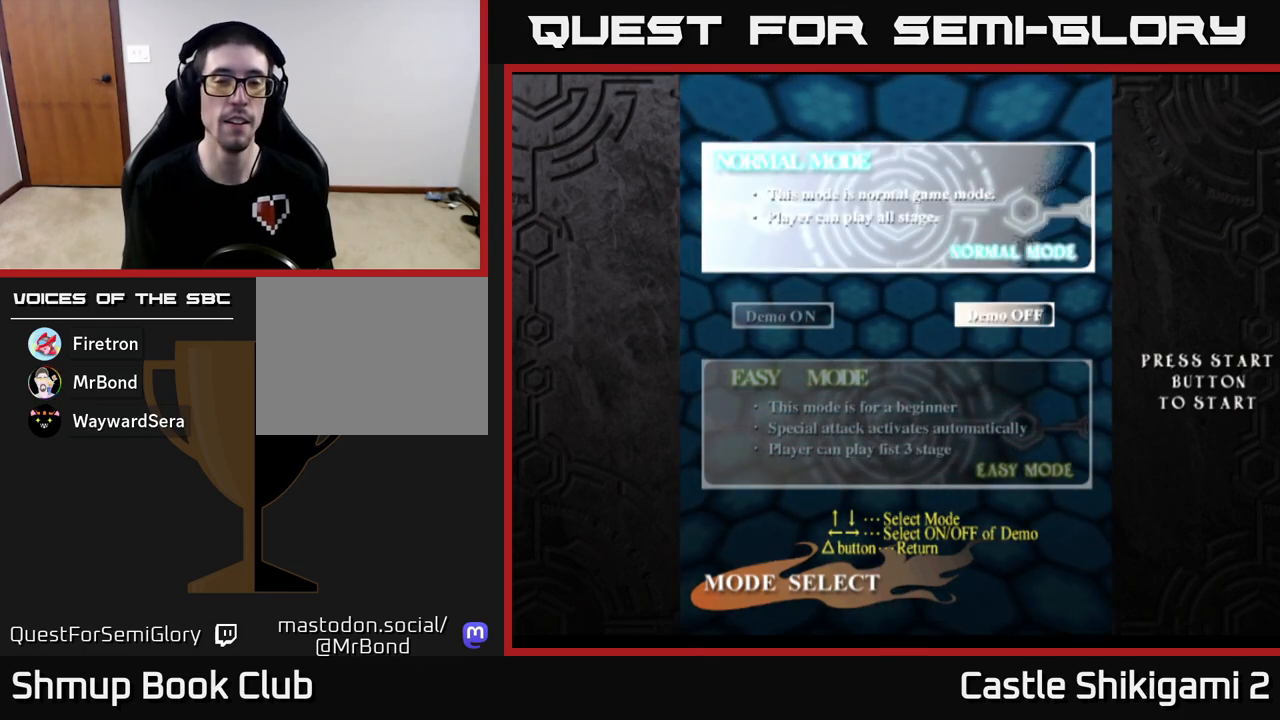
{"buttons": [], "left_stick": "center", "events": []}
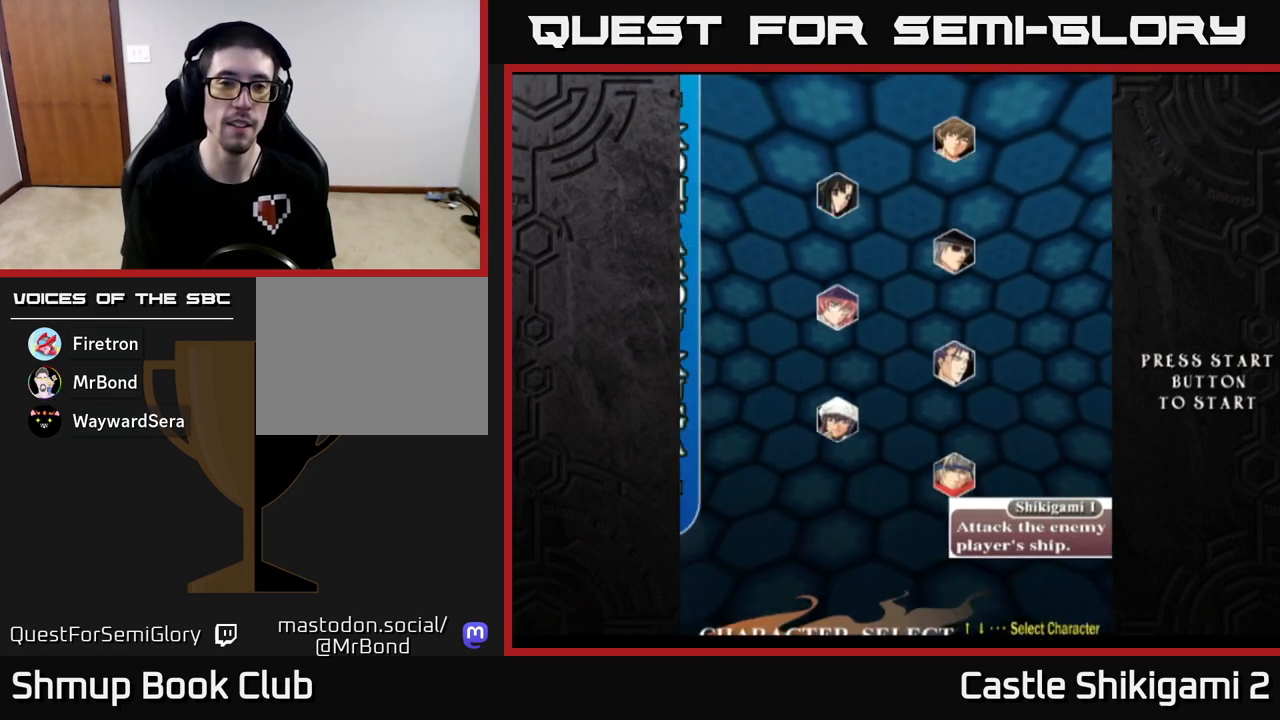
{"buttons": [], "left_stick": "center", "events": []}
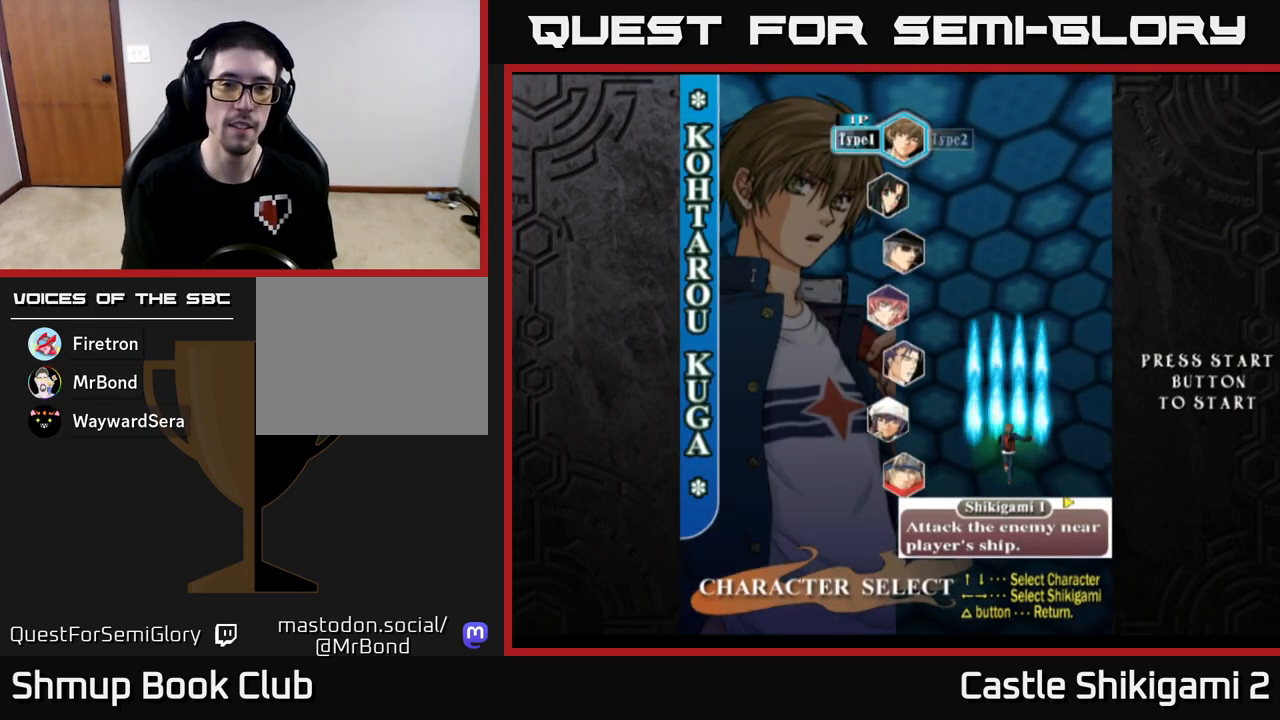
{"buttons": [], "left_stick": "down", "events": [[367, "left_stick", "down"]]}
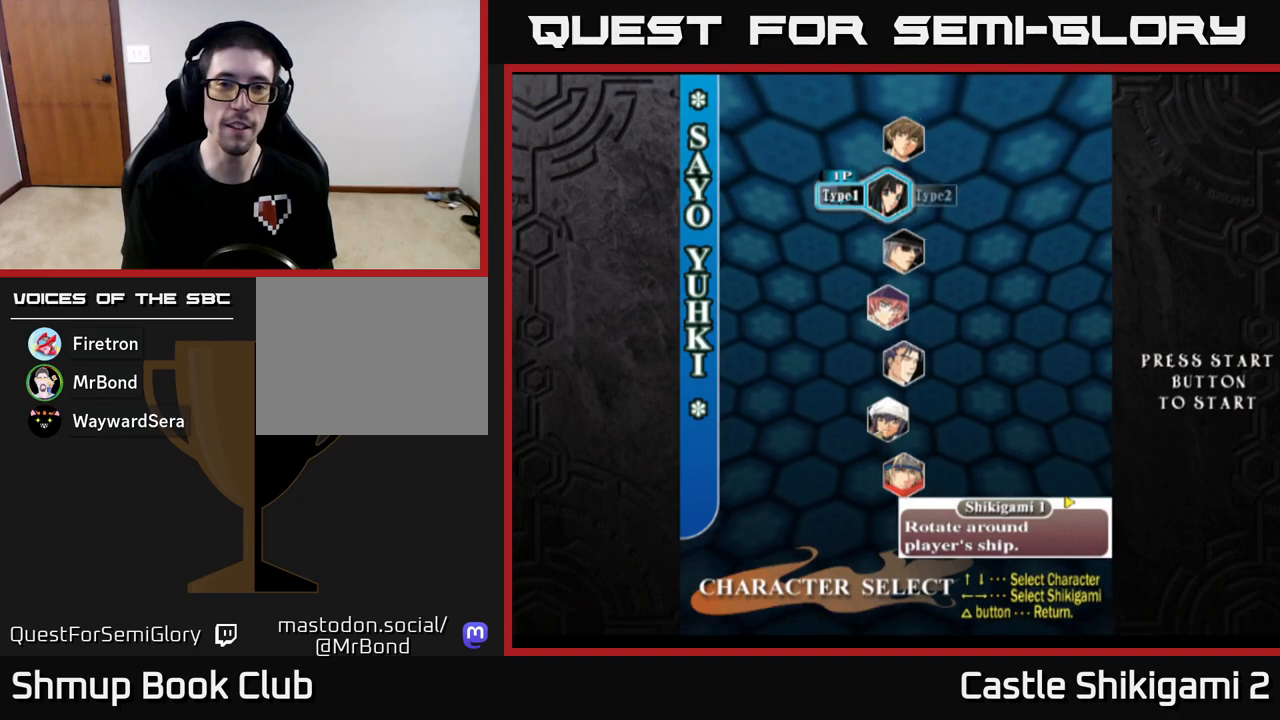
{"buttons": [], "left_stick": "up", "events": [[67, "left_stick", "center"], [433, "left_stick", "up"]]}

------------------------

** To do **
Reproduce the listing word for word. Do not carry over the pictures.

** Answer space **
{"buttons": [], "left_stick": "center", "events": []}
{"buttons": [], "left_stick": "center", "events": []}
{"buttons": [], "left_stick": "down", "events": [[367, "left_stick", "down"]]}
{"buttons": [], "left_stick": "up", "events": [[67, "left_stick", "center"], [433, "left_stick", "up"]]}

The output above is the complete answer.